Extract >>
How do gradients accumulate when using different batch sizes on one GPU and multiple GPUS?

I have two situations:

  1. If I use batch size 8 on one GPU, the gradients of the first 4 samples and the gradients of the last 4 samples are summed together, right?
  2. Then I am training on two GPUs with Distributed Data Parallel (batch size is 4 per GPU, 8 for total). I read from PyTorch Documents that gradients are averaged when synchronizing. So the gradients of the first 4 samples and the gradients of the last 4 samples are averaged, right?

Am I right for these two situations?
Besides, can I sum the gradients when synchronizing just as the way training on one GPU does? Is there a parameter to control this when using Distributed Data Parallel?

Hi,

  1. Yes they are all summed
  2. You are they are averaged accross GPU only (not within). So for 2 GPU, you will get the sum/2.

I don’t think DDP has an option to disable this averaging. You can multiply the final gradients by the number of devices if you need the sum.

1 Like

Hi,
image
It’s not easy to manage the gradients of all parameters. So if I need to sum the gradients across 2 GPUs, do you think that adding loss_total*=2 below 'loss_total=loss_b + loss_m + loss_c + loss_s` can achieve this effect?

Hi,

Yes scaling the loss by 2 will also scale all the gradients by 2 !

1 Like

Raw data >>
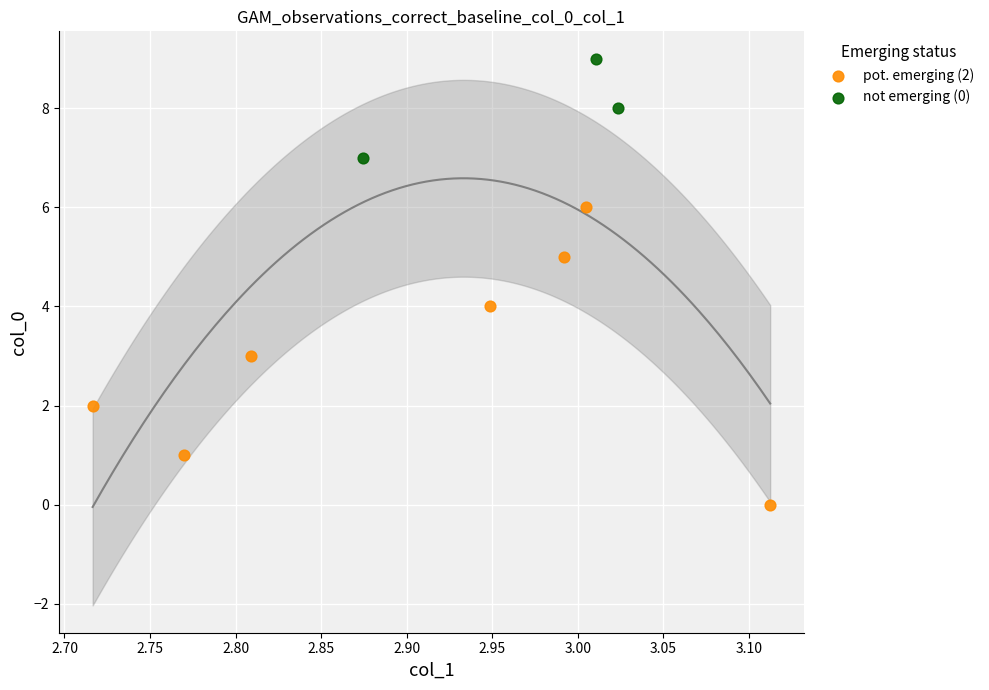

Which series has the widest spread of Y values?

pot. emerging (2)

==

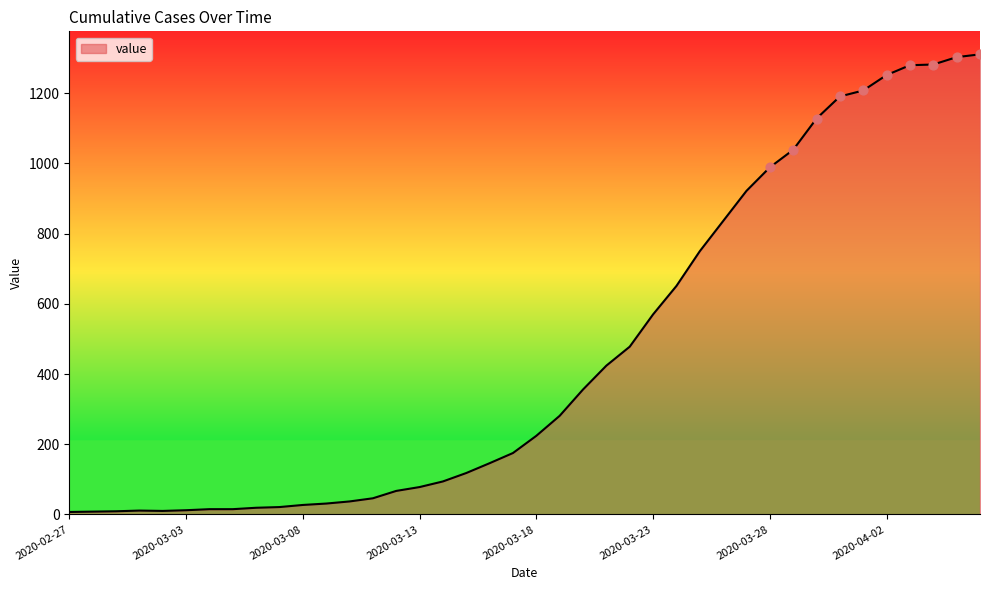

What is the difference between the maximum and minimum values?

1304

Required work >>
Answer these questions about the forum thread on gradients with multiple GPUs:
(a) What batch size per GPU does the poster use when training on two GPUs?
(b) What does the first reply suggest doing to the final gradients when the sum is needed?
(c) What line does the poster propose adding to sum the gradients across 2 GPUs?

Written answer >>
(a) 4 per GPU, 8 in total.
(b) Multiply them by the number of devices.
(c) loss_total*=2